François Ier fit de Fontainebleau, qu’il créa de toutes pièces, une Italie française dira Michelet. Brantôme en a laissé une délicieuse description. Un palais à l’italienne décoré par des Italiens : le Primatice, le Rosso, Benvenuto, vingt autres, qui s’élève au milieu d’une petite ville de résidences seigneuriales,, la plupart bâties sur des plans italiens, nombre d’entre elles habitées par des prélats, de nobles patriciens, des seigneurs italiens. Le palais du roi est ouvert à tout venant : les Italiens y affluent, gens de toutes conditions. Ils assistent aux repas du roi. Brantôme a donné un plaisant tableau des conversations qui se nouaient dans ces conditions, entre le roi à table et les spectateurs étrangers, souvent dans la langue de Pétrarque que François Ier possédait fort bien.

Nous nous trouvons donc en face d’un plan politique d’une grande ampleur, aux perspectives lointaines. Est-il prince qui en ait conçu de meilleur ? Et peut-il encore être question de fumées italiennes, de guerres de magnificence, d’ambition et de conquête, comme on le dit et redit trop facilement ?

Le succès de la politique italienne de François Ier était dans le domaine des possibilités ; nous oserions dire dans le domaine des vraisemblances à l’époque où cette politique fut conçue et où le roi tenta de la réaliser.

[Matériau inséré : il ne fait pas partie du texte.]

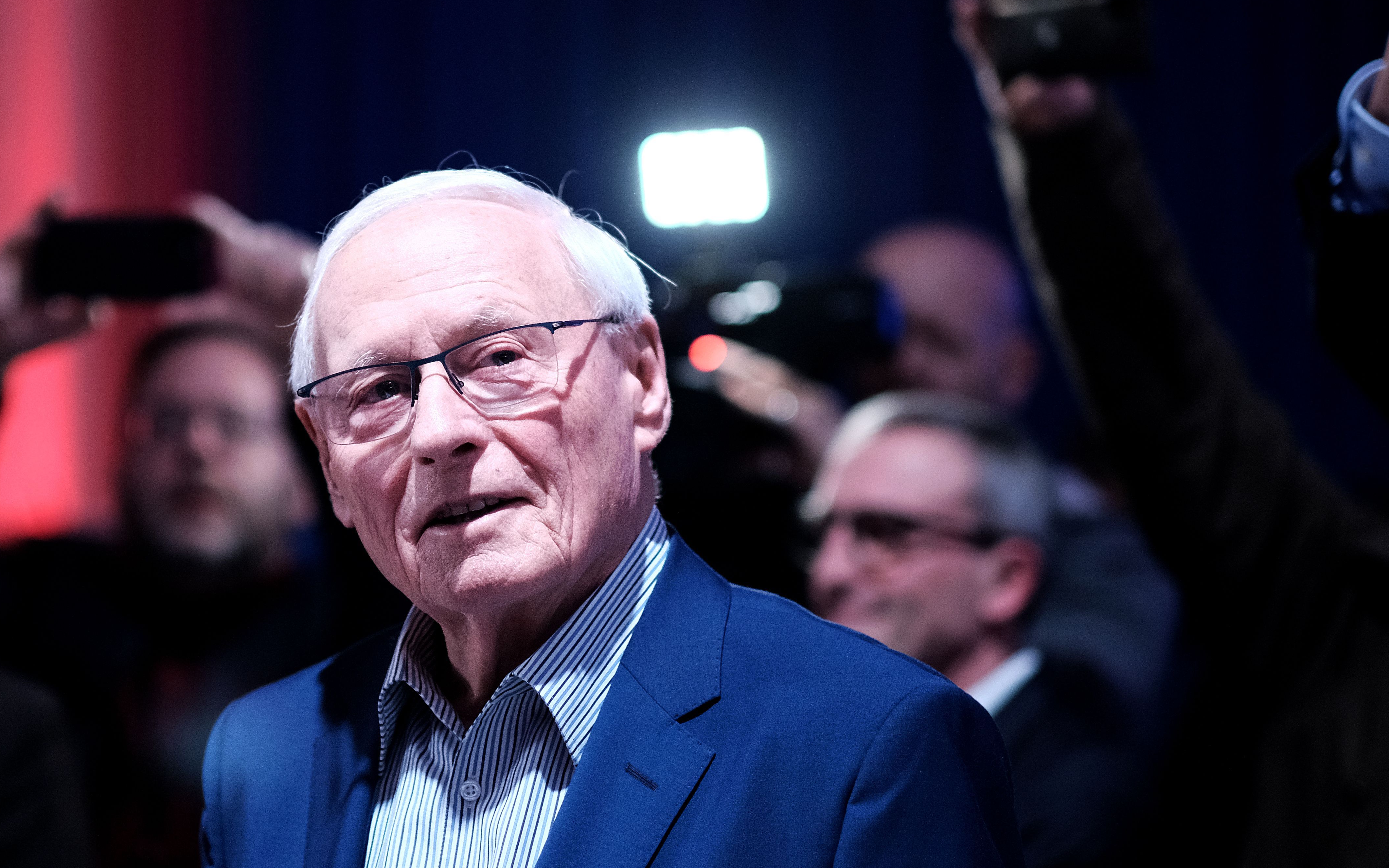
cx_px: 459
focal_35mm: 121
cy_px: 467
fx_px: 4580
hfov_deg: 17.2
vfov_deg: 10.8
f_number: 2
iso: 2000
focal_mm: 56
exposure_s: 1/320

Il ne s’agissait pas de conquérir l’Italie pour la dominer, pour en tirer profit et accroissement de puissance, dans la manière espagnole ; le roi de France tendait à l’union des deux peuples pour la prospérité et le bonheur communs. Imaginez le succès. Non seulement les destinées de la France et celles de l’Italie, mais les destinées du monde en étaient changées.

Le succès se déroba.

Pensons à ce vers de Gœthe :

Es wär zu schön gewesen, es hat nicht können sein.

Cela ne se fit pas car c’eût été trop beau.